Logen-Blog [429]: Man feiert den Todestag der Jahreszeiten

Gustav fühlt, dass er eine Seele braucht – und diese Seele ist im Moment in der Person Ottomars erreichbar:

O was sind die Stunden der seelenverwandtesten Lektüre, selbst die Stunden der einsamen Emporhebung, gegen eine Stunde, wo eine große Seele lebendig auf dich wirkt und durch ihre Gegenwart deine Seele und deine Ideale verdoppelt und deine Gedanken verkörpert?

Wie wahr.

Und also geht Gustav zu ihm hin, zu ihm, dem Freund, zu ihm auf das Ottomarsche Schloss. Hier sieht er nun etwas schlichtweg Merk-Würdiges: Ein Schloss. besitzt einen Schlossgarten, am Eingang dieses Gartens steht nun ein Knabe, der die erhabene Melodie eines erhabenen Lieds auf einer Drehorgel dem Gehör eines Kanarienvogels vordrehte, der sie singen lernen sollte. Der Erzähler zitiert dann den Beginn dieses Liedes, das er bei Herder gefunden hat, wo es korrekt so beginnt:

Traurig ein Wandrer saß am Bach,
Sah den fliehenden Wellen nach,
Ein welker Kranz umwand sein Haupt.
„Was blickst du, Wandrer, mattumlaubt,
So traurig nieder?“

Jüngling, den Bach der Zeit hinab
Schau ich, in das Wellengrab
Des Lebens; hier versank es, goss
Zwo kleine Wogen, da zerfloss
Die dritte Woge.

Als wäre das nicht nachtseitig genug, bemerkt er einen alten Gärtner, bei dem ihm besonders auffällt, dass so ein alter vernünftiger Mann ein Kindergärtchen auf dem Schoße hatte und besah – und drittens sieht Gustav nun an einer Sonnenuhr eine Erhöhung wie ein Kindergrab und einen Regenbogen von Blumen, der es umblühte und überlaubte; auf der Erhöhung lagen die Kleider eines Kindes so geordnet, als wär' etwas darin und hätte sie an.

Was soll das? Ottomar erklärt es ihm: der alte Mann feiere den Todestag aller Jahrszeiten, und heute wäre des Nachsommers seiner.

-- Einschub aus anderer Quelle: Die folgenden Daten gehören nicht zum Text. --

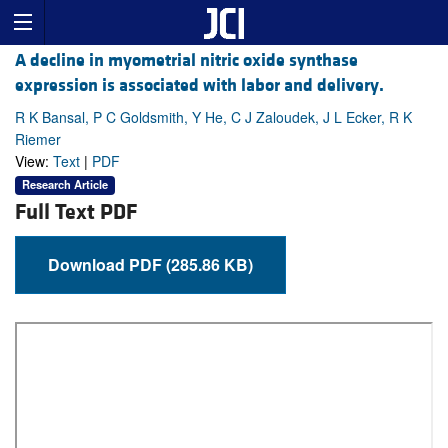
A decline in myometrial nitric oxide synthase
expression is associated with labor and delivery.
R K Bansal, P C Goldsmith, Y He, C J Zaloudek, J L Ecker, R K
Riemer
View:
Text
|
PDF
Research Article
Full Text PDF
Download PDF (285.86 KB)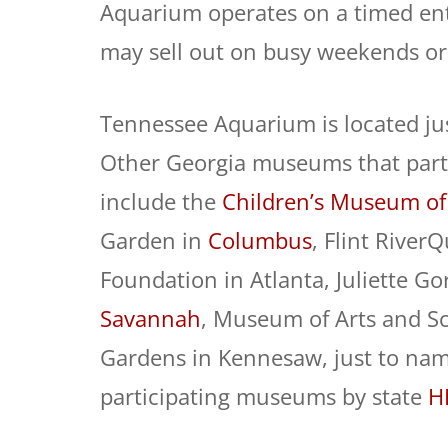
Aquarium operates on a timed entr
may sell out on busy weekends or
Tennessee Aquarium is located ju
Other Georgia museums that parti
include the
Children’s Museum of
Garden in
Columbus
, Flint River
Foundation in Atlanta, Juliette 
Savannah
, Museum of Arts and S
Gardens in Kennesaw, just to name
participating museums by state
H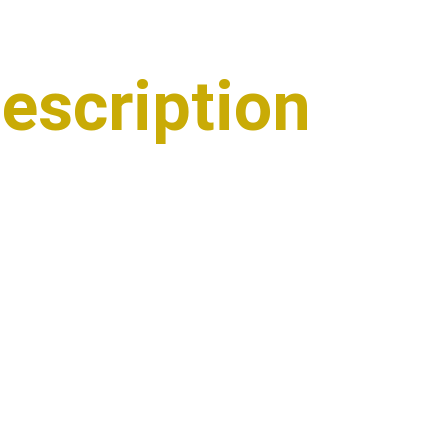
escription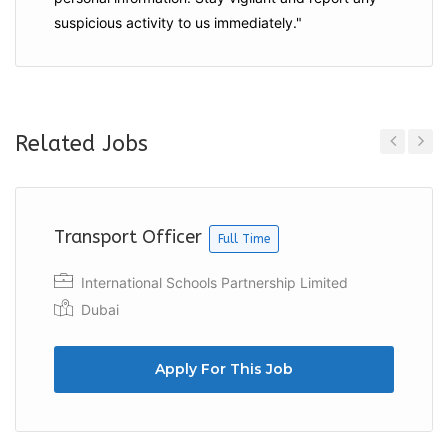
suspicious activity to us immediately."
Related Jobs
Previous
Next
Transport Officer
Full Time
International Schools Partnership Limited
Dubai
Apply For This Job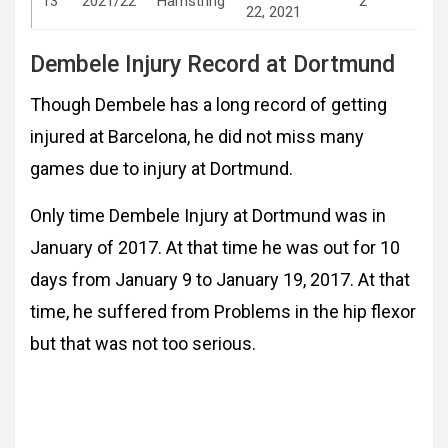
13
2021/22
Hamstring
2
22, 2021
Dembele Injury Record at Dortmund
Though Dembele has a long record of getting
injured at Barcelona, he did not miss many
games due to injury at Dortmund.
Only time Dembele Injury at Dortmund was in
January of 2017. At that time he was out for 10
days from January 9 to January 19, 2017. At that
time, he suffered from Problems in the hip flexor
but that was not too serious.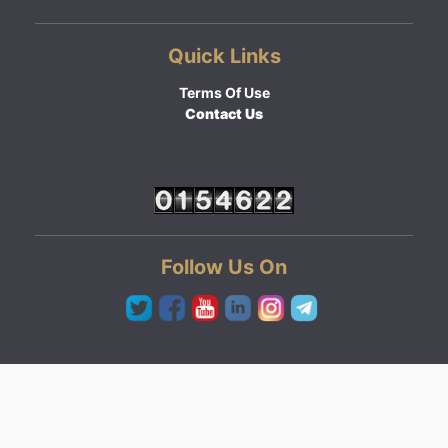
Quick Links
Terms Of Use
Contact Us
Follow Us On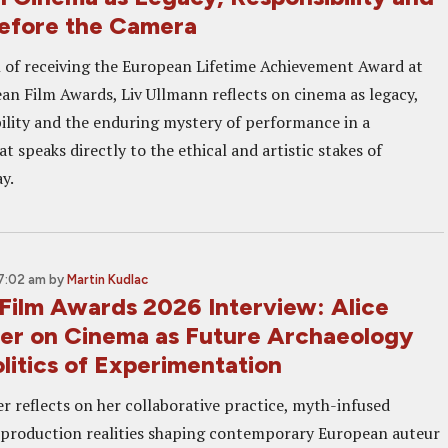
Before the Camera
 of receiving the European Lifetime Achievement Award at
an Film Awards, Liv Ullmann reflects on cinema as legacy,
ility and the enduring mystery of performance in a
t speaks directly to the ethical and artistic stakes of
y.
 7:02 am
by
Martin Kudlac
Film Awards 2026 Interview: Alice
r on Cinema as Future Archaeology
litics of Experimentation
r reflects on her collaborative practice, myth-infused
 production realities shaping contemporary European auteur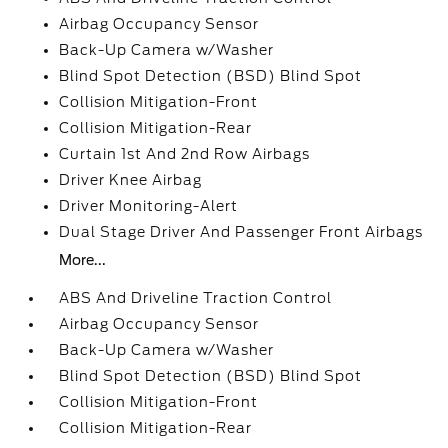
Airbag Occupancy Sensor
Back-Up Camera w/Washer
Blind Spot Detection (BSD) Blind Spot
Collision Mitigation-Front
Collision Mitigation-Rear
Curtain 1st And 2nd Row Airbags
Driver Knee Airbag
Driver Monitoring-Alert
Dual Stage Driver And Passenger Front Airbags
More...
ABS And Driveline Traction Control
Airbag Occupancy Sensor
Back-Up Camera w/Washer
Blind Spot Detection (BSD) Blind Spot
Collision Mitigation-Front
Collision Mitigation-Rear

Der Blogger kennt ein derartiges Kleider-Arrangement. Es entstand nicht im Kopf eines Künstlers, sondern eines Schizophrenen.

Man sieht doch immer wieder, dass Jean Paul zu den Erfindern eines äußerst surrealistischen Realismus – oder soll man sagen: eines realistischen Surrealismus? – gehörte.